Quiet Hiring Freezes Signal Looming Fear of Recession

For the last two and a half years, a record number of new job postings have been listed, and workers have leveraged better salaries and more perks in a job market that leaned in their favor.

Now, per the June Jobs Report from the US Department of Labor, it looks like that may be over, for now at least.

Bloomberg pointed out that US employers are projected to add the lowest amount of new job listings in more than a year. Experts, however, say that the downtick isn’t worrisome just yet. But we should still be aware of the shift bosses are making.

“They don’t want to talk about a hiring freeze, but what they are doing is adding an extra layer of scrutiny, like saying only the CEO can approve these jobs,” said David Vied, the global sector leader for medical devices and diagnostics at executive recruitment and consulting firm Korn Ferry in an interview with Bloomberg. “There is this stealth slowdown.”

He’s not wrong.

Big companies like Amazon Walmart have shared they’re leaning out hourly worker count through attrition. This is interesting since they are two of the country’s biggest employers.

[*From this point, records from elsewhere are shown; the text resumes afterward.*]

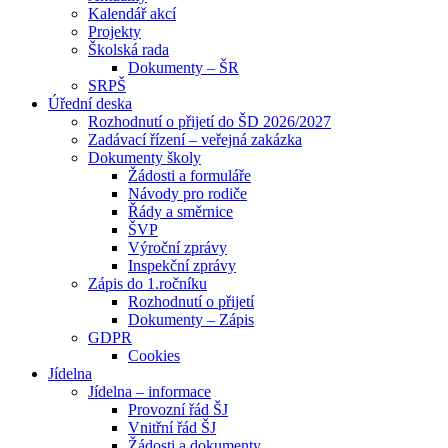
Kalendář akcí
Projekty
Školská rada
Dokumenty – ŠR
SRPŠ
Úřední deska
Rozhodnutí o přijetí do ŠD 2026/2027
Zadávací řízení – veřejná zakázka
Dokumenty školy
Žádosti a formuláře
Návody pro rodiče
Řády a směrnice
ŠVP
Výroční zprávy
Inspekční zprávy
Zápis do 1.ročníku
Rozhodnutí o přijetí
Dokumenty – Zápis
GDPR
Cookies
Jídelna
Jídelna – informace
Provozní řád ŠJ
Vnitřní řád ŠJ
Žádosti a dokumenty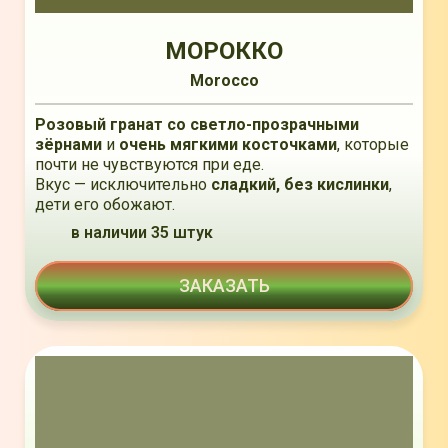
МОРОККО
Morocco
Розовый гранат со светло-прозрачными
зёрнами
и
очень мягкими косточками
, которые
почти не чувствуются при еде.
Вкус — исключительно
сладкий, без кислинки
,
дети его обожают.
в наличии 35 штук
ЗАКАЗАТЬ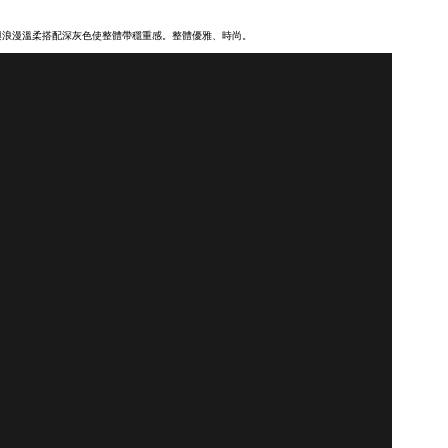
與浪漫溫柔搭配深灰色使整體帶穩重感。整體優雅、時尚。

“The balance of power is shifting,” Vied said to Bloomberg. “There is this erosion of the power of the job candidate.”

More than 60% of CEOs say a recession is definitely coming according to findings from a Conference Board survey of 750 C-suite executives.

“Virtually every organization we work with has an absurd number of open job requisitions right now,” said Melissa Swift, the US transformation solutions leader at workplace consultant Mercer in a statement to Bloomberg. “They sit around unfilled for very long periods of time. This is both a crisis, and an interesting indication that we simply might not need some of those jobs.”